5 Foods that Improve Athletic Performance
Getting an edge at the gym through pre-workout supplements that are packed with high amounts of caffeine and other stimulants that are not good for your long term health has become a popular strategy. These pre-workouts have harsh side effects such as digestive issues, liver issues, and its dependency for a workout. Incorporating specific foods throughout your day and before your workout have been shown to enhance your endurance and strength.
Beets provide a number of health benefits through their high fiber and polyphenols that help to prevent diseases such as cancer and heart disease. On top of these benefits, beets are absolutely loaded in compounds called nitrates that help give you a boost during your workout.
One review of studies found that when consumed, beetroot juice improved time-to-exhaustion and cardiorespiratory performance. (1) Nitrates, like those found in beets, have a really beneficial effect on your blood vessels. Nitrates are converted into nitric oxide, which promotes vasodilation of blood vessels.
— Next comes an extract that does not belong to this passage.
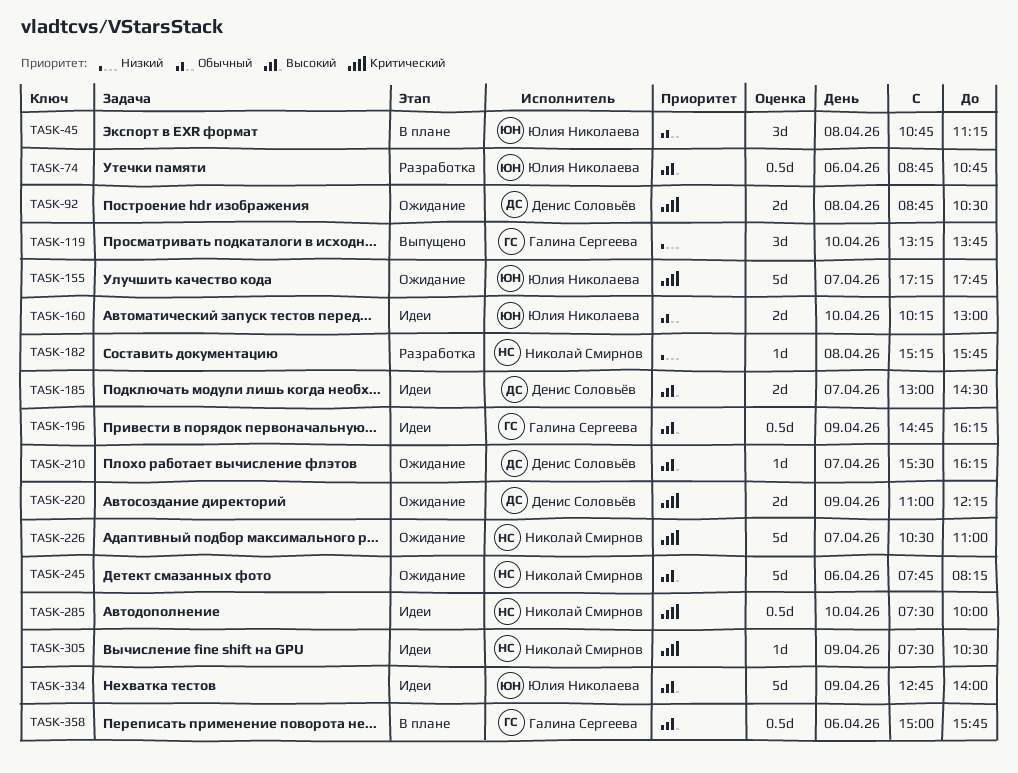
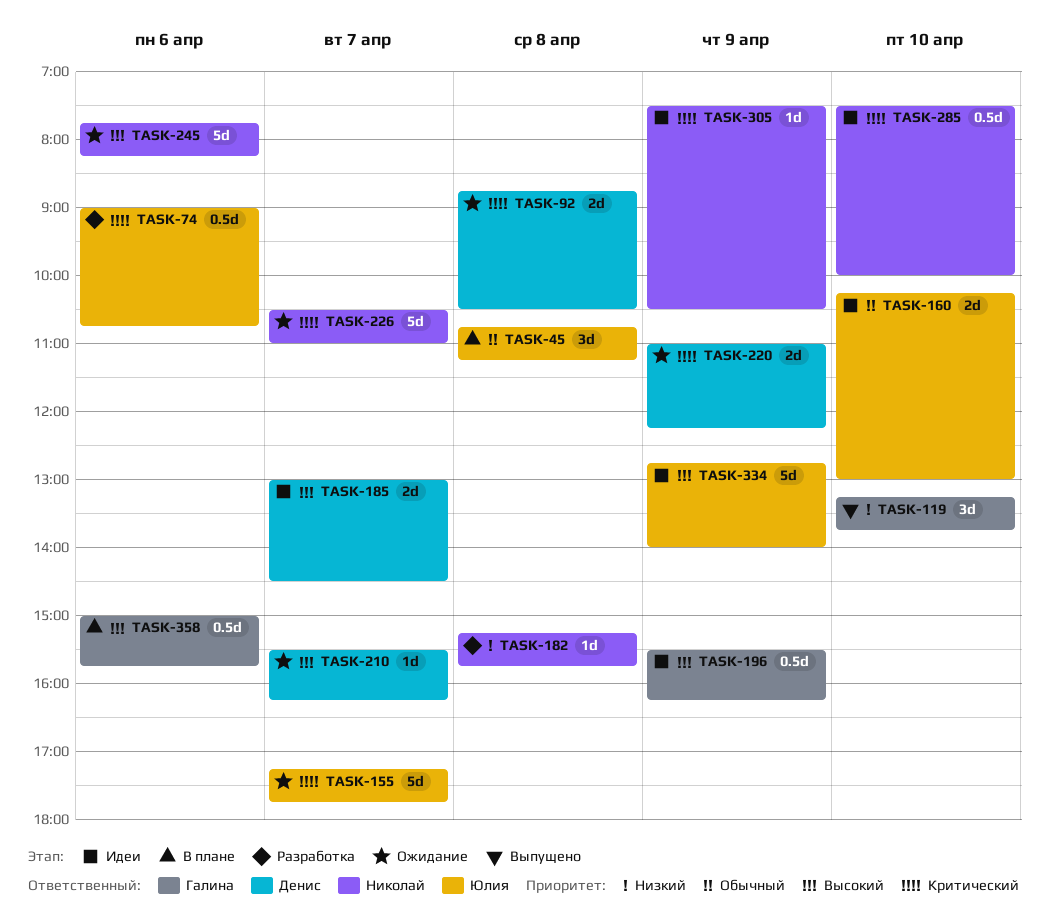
TASK-74, priority: Высокий -> Критический
TASK-74, begins: 08:45 -> 09:00
TASK-196, begins: 14:45 -> 15:30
Simply put it, this means your blood vessels open up wider, which promotes an increased blood flow to allow more oxygen to fuel your cells. Optimal performance was found to be 2-3 hours after consumption, so it is recommended you consume beetroot juice ~90 minutes before your workout.
Garlic is a spice that was used as one of the first foods improve athletic performance. Ancient Greek athletes, who competed in the Olympics, were given garlic before their competitions. (2) Garlic is believed to improve athletic performance by activating an enzyme that converts L-arginine into nitric oxide. In turn, this supports increased dilation of your blood vessels to have a similar effect as beets. (3) By consuming garlic a few hours prior to an athletic competition, you allow your body to best absorb its beneficial effects.
All leafy greens are an excellent source of nitrates. However, due to their high-fiber structure, they are not as readily available as those found in beet juice. Regular consumption of these greens can help maintain high levels of circulating nitrates. This helps to regulate blood pressure and, in the long term, help support a workout. Specifically, arugula is the leafy green with the highest levels on nitrates, which makes it the best choice when addressing athletic performance. (4)
Salmon is a fish that is considered to be one of the healthier foods on the planet, as it helps support a number of functions including your brain and cardiovascular health. Most of these benefits come from its rich source of omega 3s in its oil. However, salmon’s benefits go beyond its omega 3s. Salmon is high in a protein call CoQ10. (5) Studies have shown that people supplemented with this enzyme improved aerobic power, anaerobic threshold, exercise performance, and/or recovery after exercise in both trained athletes and untrained individuals. (6)
5. Green Tea
Green tea is most notably touted for its powerful anti-cancer properties through its high concentration of antioxidants. One set of antioxidants found in green tea are catechins. Studies have shown that regular consumption and supplementation of these compounds is linked to improved endurance in humans. Also, animal studies have shown that green tea promotes an improvement in muscular strength as well. (7,8)
Research has shown that a healthy diet has a number of benefits on athletic performance, body figure, and long-term health. Ditch the supplements that damage many facets of your body and incorporate the natural sources that give you the same boost!